I am a HUGE Howard Stern Show fan. His show and Sirius radio in general have replaced TV as my prime source of entertainment. Artie Lange is large part of the greatest radio show ever. He opened up about his life to us throughout the 4+ years of uncensored radio and in the pages of his book “Too Fat To Fish”. He’s admitted addiction to alcohol, cocaine, heroin and opiates. It was very upsetting to hear Howard discuss this on the air:
Taken from the New York Post-Page 6
Stern sidekick in suicide try
Troubled comic Artie Lange landed in the hospital after stabbing himself nine times in an apparent suicide attempt, sources told The Post. Lange’s frantic mom called 911 Saturday morning after she entered his Hoboken apartment and found the bloodied funnyman, a law-enforcement source said. Lange sustained six “hesitation wounds” and three deep plunges. A source close to Lange’s management team confirmed that the Howard Stern sidekick stabbed himself, adding that his mother had come to visit him that day to drop off food. Surgeons managed to save Lange despite heavy bleeding. “We all have our demons,” Stern said on-air this week, referring to Lange’s past battles with addiction. “Artie has given this show tremendous moments of great comedy. He’s a tremendous contributor. He is a good man. Don’t forget how great he is.”

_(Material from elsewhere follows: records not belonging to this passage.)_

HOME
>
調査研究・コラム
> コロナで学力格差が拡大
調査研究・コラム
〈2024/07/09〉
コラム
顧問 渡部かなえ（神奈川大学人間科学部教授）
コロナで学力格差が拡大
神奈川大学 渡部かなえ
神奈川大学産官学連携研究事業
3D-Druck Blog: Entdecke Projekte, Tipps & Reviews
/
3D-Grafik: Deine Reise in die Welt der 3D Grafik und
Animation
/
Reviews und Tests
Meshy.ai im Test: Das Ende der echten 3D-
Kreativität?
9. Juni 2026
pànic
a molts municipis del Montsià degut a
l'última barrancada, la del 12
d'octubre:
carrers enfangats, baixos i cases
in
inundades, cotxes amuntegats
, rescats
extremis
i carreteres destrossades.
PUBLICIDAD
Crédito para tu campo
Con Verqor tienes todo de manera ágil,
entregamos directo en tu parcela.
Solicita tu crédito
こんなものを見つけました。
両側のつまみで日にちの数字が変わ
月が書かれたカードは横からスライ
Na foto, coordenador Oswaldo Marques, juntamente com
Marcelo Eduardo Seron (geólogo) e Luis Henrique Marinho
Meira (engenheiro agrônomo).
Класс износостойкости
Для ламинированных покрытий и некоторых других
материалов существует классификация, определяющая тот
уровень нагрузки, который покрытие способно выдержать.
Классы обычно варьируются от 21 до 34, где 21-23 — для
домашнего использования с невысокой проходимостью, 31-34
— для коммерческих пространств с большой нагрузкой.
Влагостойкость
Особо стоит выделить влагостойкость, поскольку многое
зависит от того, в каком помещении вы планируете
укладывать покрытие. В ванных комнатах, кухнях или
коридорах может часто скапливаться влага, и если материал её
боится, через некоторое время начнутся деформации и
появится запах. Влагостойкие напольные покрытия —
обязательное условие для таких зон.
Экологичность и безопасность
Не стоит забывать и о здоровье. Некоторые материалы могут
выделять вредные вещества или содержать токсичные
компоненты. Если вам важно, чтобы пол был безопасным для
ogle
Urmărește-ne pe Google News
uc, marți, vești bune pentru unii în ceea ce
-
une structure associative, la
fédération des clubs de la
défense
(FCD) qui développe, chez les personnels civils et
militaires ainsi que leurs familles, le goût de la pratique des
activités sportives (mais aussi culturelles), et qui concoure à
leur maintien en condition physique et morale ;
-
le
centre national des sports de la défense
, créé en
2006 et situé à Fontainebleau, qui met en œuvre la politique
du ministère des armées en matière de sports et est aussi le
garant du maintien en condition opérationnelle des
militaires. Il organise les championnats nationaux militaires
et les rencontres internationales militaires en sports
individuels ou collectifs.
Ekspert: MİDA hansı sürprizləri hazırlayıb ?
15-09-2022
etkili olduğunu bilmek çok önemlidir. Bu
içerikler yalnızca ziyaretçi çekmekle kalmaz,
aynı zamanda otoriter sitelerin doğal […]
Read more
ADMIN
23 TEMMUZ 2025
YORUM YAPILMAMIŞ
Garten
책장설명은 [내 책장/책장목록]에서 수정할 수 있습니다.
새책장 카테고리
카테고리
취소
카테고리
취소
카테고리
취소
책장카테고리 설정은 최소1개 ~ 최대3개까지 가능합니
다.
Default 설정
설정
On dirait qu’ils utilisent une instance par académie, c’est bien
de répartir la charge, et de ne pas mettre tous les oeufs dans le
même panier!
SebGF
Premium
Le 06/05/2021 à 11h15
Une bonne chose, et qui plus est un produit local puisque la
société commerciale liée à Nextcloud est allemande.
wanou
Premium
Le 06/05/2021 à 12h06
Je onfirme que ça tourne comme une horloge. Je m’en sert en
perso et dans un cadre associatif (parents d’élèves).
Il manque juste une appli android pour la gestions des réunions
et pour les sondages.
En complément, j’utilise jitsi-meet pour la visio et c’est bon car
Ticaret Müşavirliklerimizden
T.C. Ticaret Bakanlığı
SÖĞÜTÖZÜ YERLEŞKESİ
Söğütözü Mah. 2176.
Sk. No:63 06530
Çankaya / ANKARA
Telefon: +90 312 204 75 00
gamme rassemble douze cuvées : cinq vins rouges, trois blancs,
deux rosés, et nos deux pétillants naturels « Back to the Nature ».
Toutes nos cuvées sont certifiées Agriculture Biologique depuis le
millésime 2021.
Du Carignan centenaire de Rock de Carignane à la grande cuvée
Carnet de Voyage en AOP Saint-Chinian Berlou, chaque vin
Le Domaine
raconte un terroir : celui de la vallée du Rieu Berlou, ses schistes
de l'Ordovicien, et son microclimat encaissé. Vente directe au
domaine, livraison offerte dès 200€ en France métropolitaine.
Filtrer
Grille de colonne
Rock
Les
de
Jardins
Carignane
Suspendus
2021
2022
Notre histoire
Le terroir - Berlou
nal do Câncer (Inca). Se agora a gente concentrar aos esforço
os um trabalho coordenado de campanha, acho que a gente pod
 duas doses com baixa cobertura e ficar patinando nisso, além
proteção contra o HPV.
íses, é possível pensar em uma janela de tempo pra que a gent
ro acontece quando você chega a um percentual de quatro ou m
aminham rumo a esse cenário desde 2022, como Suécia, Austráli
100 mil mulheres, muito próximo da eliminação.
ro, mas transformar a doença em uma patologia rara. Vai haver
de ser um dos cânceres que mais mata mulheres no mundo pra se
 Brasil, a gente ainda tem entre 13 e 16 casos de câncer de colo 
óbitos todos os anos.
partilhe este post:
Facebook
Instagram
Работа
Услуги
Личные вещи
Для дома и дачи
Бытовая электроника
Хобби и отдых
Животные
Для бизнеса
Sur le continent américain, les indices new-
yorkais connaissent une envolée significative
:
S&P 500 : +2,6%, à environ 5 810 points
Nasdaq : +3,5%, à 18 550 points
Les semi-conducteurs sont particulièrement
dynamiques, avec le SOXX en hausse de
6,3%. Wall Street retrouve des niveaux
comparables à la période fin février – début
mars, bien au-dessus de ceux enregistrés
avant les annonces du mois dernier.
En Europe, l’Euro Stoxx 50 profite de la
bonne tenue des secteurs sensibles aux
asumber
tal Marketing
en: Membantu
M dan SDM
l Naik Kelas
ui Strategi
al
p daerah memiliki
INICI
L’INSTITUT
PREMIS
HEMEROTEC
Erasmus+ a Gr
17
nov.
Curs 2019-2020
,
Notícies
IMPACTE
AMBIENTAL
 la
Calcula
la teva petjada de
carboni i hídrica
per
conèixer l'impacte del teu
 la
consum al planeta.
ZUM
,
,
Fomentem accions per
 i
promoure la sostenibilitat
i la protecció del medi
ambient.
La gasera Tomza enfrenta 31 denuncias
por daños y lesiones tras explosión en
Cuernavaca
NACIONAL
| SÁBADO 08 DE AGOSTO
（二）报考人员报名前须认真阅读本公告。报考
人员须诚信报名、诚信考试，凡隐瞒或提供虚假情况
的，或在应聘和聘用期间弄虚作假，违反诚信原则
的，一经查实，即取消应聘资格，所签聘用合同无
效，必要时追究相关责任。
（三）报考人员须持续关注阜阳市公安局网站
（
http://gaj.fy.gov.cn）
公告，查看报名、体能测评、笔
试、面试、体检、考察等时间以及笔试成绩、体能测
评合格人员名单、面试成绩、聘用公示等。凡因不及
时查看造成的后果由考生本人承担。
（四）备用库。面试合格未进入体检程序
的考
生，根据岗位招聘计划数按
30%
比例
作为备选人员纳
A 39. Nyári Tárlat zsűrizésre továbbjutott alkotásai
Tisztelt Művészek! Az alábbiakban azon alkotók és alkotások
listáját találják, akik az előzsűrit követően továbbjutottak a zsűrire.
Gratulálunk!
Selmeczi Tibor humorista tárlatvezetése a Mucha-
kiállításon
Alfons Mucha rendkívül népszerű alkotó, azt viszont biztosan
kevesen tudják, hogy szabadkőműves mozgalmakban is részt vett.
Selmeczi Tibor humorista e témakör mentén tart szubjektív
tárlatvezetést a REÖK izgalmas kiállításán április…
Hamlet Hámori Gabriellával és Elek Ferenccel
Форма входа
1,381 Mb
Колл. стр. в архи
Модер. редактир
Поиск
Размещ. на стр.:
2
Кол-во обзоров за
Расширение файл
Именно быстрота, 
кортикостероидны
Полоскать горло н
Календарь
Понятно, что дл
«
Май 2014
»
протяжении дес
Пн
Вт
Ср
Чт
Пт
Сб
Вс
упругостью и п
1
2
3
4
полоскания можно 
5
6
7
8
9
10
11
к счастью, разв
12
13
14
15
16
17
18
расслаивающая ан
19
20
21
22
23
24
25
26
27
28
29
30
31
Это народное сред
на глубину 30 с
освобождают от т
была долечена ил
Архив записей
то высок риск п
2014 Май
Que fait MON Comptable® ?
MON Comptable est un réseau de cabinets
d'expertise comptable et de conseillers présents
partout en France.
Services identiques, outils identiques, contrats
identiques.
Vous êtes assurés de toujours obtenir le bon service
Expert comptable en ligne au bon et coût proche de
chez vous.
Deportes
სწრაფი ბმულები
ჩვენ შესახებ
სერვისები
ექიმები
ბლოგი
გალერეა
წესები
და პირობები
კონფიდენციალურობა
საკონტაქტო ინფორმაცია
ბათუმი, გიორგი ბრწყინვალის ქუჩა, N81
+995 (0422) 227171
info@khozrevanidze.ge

Read more: http://www.nypost.com/p/pagesix/stern_sidekick_in_suicide_try_5m9Hwhn1OvpONlzbsiW3oJ#ixzz0bwU6v3yT
I can by no means understand the pain that brings one to try and kill himself. I’ve had a great deal of loss and hardship in my life. I continue to get up every morning in my small trailer with no job to go to and try to find a reason to justify sharing oxygen with the productive members of society. I take pictures of flowers, eagles and other things that strike my curiosity. It brings me happiness to see the subtle to striking yet always imperfect beauty in the everyday things. I wasn’t always this way. Rushing from ball field to ball field with 2 young boys left little time for much else. Homework and their social calendar intertwined with my 2 jobs and helping run a household. That life seems so long ago and really, it is. I can talk about incidences that happened 20 years ago with my boys and speak about it like it was yesterday. Individual plays from youth football and baseball games are still debated.
These memories and the hope of a better tomorrow keep me from the depths of pain and addiction that Artie must have felt. A dear friend of mine committed suicide a few years ago. We had drifted apart after being almost inseparable for years. My last time seeing him left me with such great final thoughts that the loss seemed almost unfathomable. In hind sight, this was his plan all along. (Good job Ffej.) What those thoughts really left me with was an anger that hasn’t gone away. “How could he NOT reach out?”
I have the greatest friends in the world. We call ourselves “The Clams”. (Don’t ask. It’s a long story.) I’ve been close to these people for over 30 years. They (we) understand and/or accept everyones quirks. Everyone in “The Clams” is family and we would do anything we could to help one another. This is what pisses me off about Jeff’s suicide. All he had to do was ask. This anger has helped dispel any self demise thoughts from my head. I can’t pass this feeling along to my kids, grandkids or my friends again. So you see, in a round about way, Jeff is still helping guide me through life’s maze. I miss him. I miss Dawn. I miss my mom, dad and brother but they guide me daily. Because of a promise to my brother, I started seeing a doctor for regular check ups and a tumor was discovered after a conversation during one of these visits. I quit smoking cigarettes because of another promise to him. These people shape me today. The blur of the past 6 years blind me at times. The events could add up to immense despair but I choose to use them as ways to grow. What it’s growing into is the mystery but clearly explains my literal “stop and smell the roses” attitude. I can’t pinpoint the exact moment that I started to slow down and enjoy the little things. I’ve tried.
I appreciate all the selfless acts of kindness and support that my friends have exhibited and doing something to myself would be the ultimate betrayal to them. It startles me someone in Artie Lange’s position could fall to this level of hopelessness. I hope that Artie finds his “Clams” and his reason to wake up every morning.